━━ SELECTED PASSAGE ━━
Does calling commit with expungeDeletes=true result in a full rewrite of
the index like an optimize does? or does it only merge away the documents
that were "deleted" by commit?

Every two weeks or so we run a process to rebuild our index from the
original documents resulting in a large amount of deleted docs still on
disk, and basically doubling the amount of disk space used by the index. We
are trying determine if it is best to just run an optimize at the end of
this process, or if there is a better solution. This is with solr 4.3.

RE: expungeDeletes vs optimize

Posted by "Petersen, Robert" <ro...@mail.rakuten.com>.
Hi Bryan,

>From what I've seen it will only get rid of the deletes in the segments that the commit merged and there will be some residual deleted docs still in the index.  It doesn't do the full rewrite.  Even if you play with merge factors etc, you'll still have lint.     In your situation I'd probably run the full optimize after your process finishes, then you'll have the smallest and fastest-to-search index possible.
━━━
━━ DATASET CONTENT ━━
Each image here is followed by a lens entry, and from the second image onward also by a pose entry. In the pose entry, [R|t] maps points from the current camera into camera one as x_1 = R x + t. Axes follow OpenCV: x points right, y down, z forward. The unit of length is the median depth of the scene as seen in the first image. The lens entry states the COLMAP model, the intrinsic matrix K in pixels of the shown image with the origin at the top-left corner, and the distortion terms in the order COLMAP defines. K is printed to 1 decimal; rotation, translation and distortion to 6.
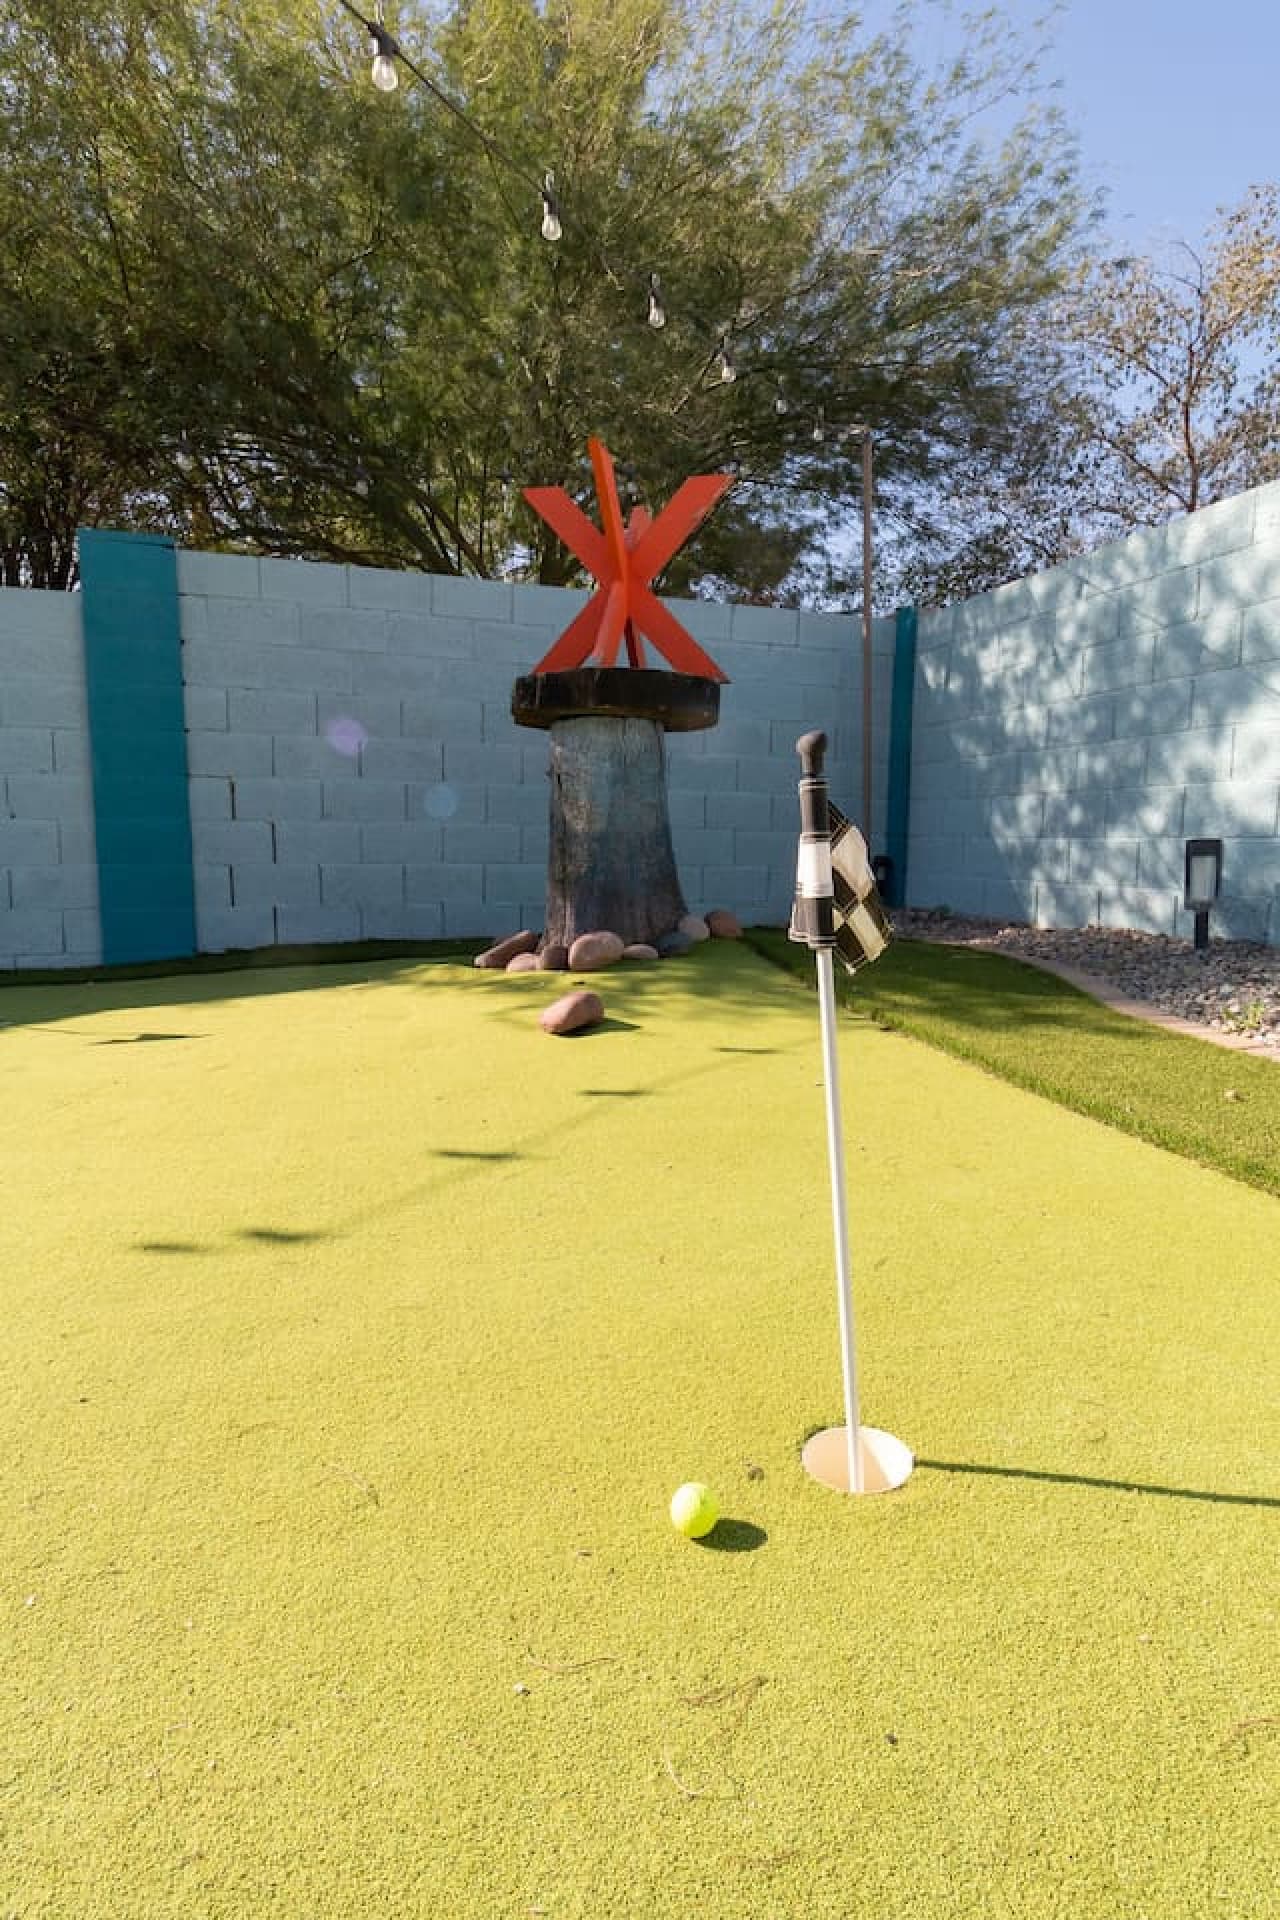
lens RADIAL K [[970.5, 0, 657.7], [0, 970.5, 966.8], [0, 0, 1]] dist [0.002210, 0.000907]
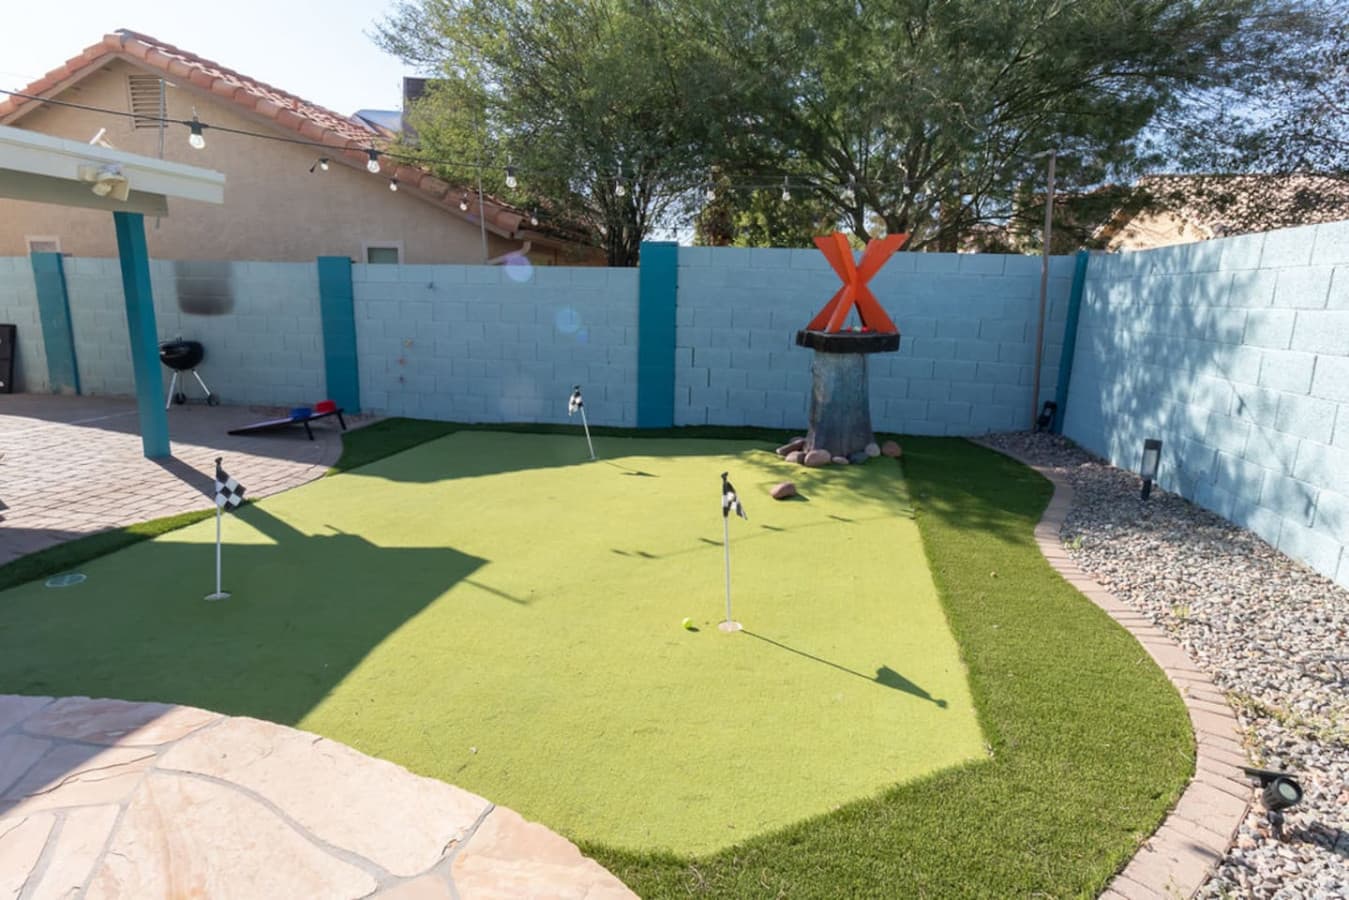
lens RADIAL K [[681.9, 0, 674.5], [0, 681.9, 450.0], [0, 0, 1]] dist [0.002210, 0.000907]
pose [[0.871286, 0.122905, -0.475137, 0.307656], [-0.080072, 0.990762, 0.109450, -0.141548], [0.484200, -0.057317, 0.873078, -0.409917]]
━━━
AIM OF THE TASK:
Carry the mailing-list thread on expungeDeletes versus optimize forward from the point at which it stops. The data has no connection to the mailing-list thread on expungeDeletes versus optimize.

RESPONSE AREA:
Cheers,
Robi

-----Original Message-----
From: Bryan Bende [mailto:bbende@gmail.com] 
Sent: Wednesday, February 05, 2014 6:37 AM
To: solr-user@lucene.apache.org
Subject: expungeDeletes vs optimize

Does calling commit with expungeDeletes=true result in a full rewrite of the index like an optimize does? or does it only merge away the documents that were "deleted" by commit?

Every two weeks or so we run a process to rebuild our index from the original documents resulting in a large amount of deleted docs still on disk, and basically doubling the amount of disk space used by the index. We are trying determine if it is best to just run an optimize at the end of this process, or if there is a better solution. This is with solr 4.3.